Research has long pointed out that it’s more often the struggles of growing up poor that affect learning outcomes. The lack of quality child care, home-alone kids, exhausted parents working multiple jobs, frequent moves, the lack of transportation, and, now, less access to learning technology, heavily affect a child’s ability to succeed in school. Aurora Public Schools teachers have found that even making winter coats available to children can reduce truancy, an easy fix to bring up student grades.
Colorado could help “close the achievement gap” for far more students by investing these dollars into the school districts that desperately want and need these resources for children — immediately.
There’s no need for parents to research which edu-business to choose in what will immediately become a booming for-profit industry if this measure passes, better funded public schools can move the achievement needle now.
Your child’s teachers already know your student’s strengths and weaknesses. If they had the resources, they would already be addressing the problems — as long as the lack of enrichment is the answer. A weekly trip to the for-profit math enrichment center isn’t going to cut it for the vast majority of students who are seriously behind. Better funded schools can.

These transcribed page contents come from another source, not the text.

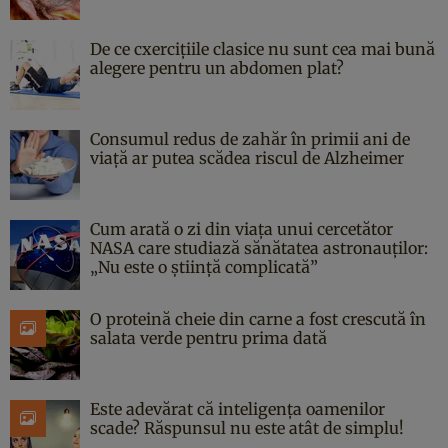
De ce cxercițiile clasice nu sunt cea mai bună
alegere pentru un abdomen plat?
Consumul redus de zahăr în primii ani de
viață ar putea scădea riscul de Alzheimer
Cum arată o zi din viața unui cercetător
NASA care studiază sănătatea astronauților:
„Nu este o știință complicată”
O proteină cheie din carne a fost crescută în
salata verde pentru prima dată
Este adevărat că inteligența oamenilor
scade? Răspunsul nu este atât de simplu!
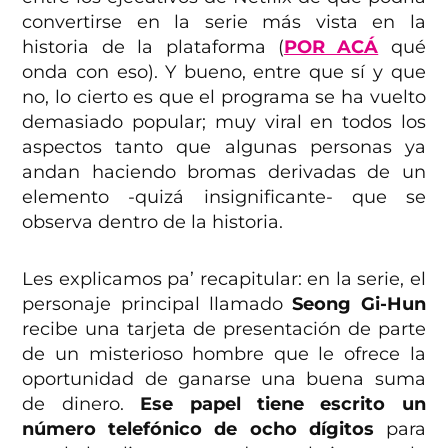
convertirse en la serie más vista en la
historia de la plataforma (
POR ACÁ
qué
onda con eso). Y bueno, entre que sí y que
no, lo cierto es que el programa se ha vuelto
demasiado popular; muy viral en todos los
aspectos tanto que algunas personas ya
andan haciendo bromas derivadas de un
elemento -quizá insignificante- que se
observa dentro de la historia.
Les explicamos pa’ recapitular: en la serie, el
personaje principal llamado
Seong Gi-Hun
recibe una tarjeta de presentación de parte
de un misterioso hombre que le ofrece la
oportunidad de ganarse una buena suma
de dinero.
Ese papel tiene escrito un
número telefónico de ocho dígitos
para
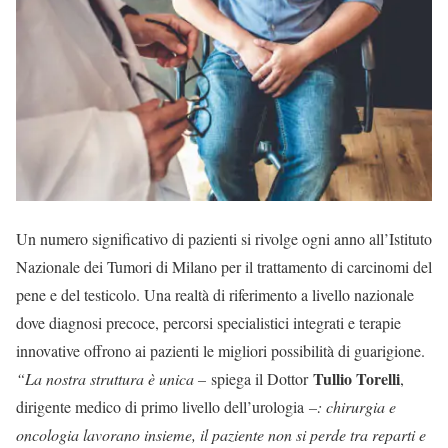
Un numero significativo di pazienti si rivolge ogni anno all’Istituto
Nazionale dei Tumori di Milano per il trattamento di carcinomi del
pene e del testicolo. Una realtà di riferimento a livello nazionale
dove diagnosi precoce, percorsi specialistici integrati e terapie
innovative offrono ai pazienti le migliori possibilità di guarigione.
Tullio Torelli
“La nostra struttura è unica –
spiega il Dottor
,
dirigente medico di primo livello dell’urologia
–: chirurgia e
oncologia lavorano insieme, il paziente non si perde tra reparti e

If the problem is the lack of a warm coat or shoes, no breakfast or lunch, no childcare for younger siblings or no way to get to school, these hundreds of millions of dollars could go a long way in helping solve the known myriad obstacles that hold back thousands of children across the metroplex.
Not only do public schools need greater support, the last thing they need is a competing program that would ultimately draw resources from the schools that really are the answer here. Vote no on Prop 119.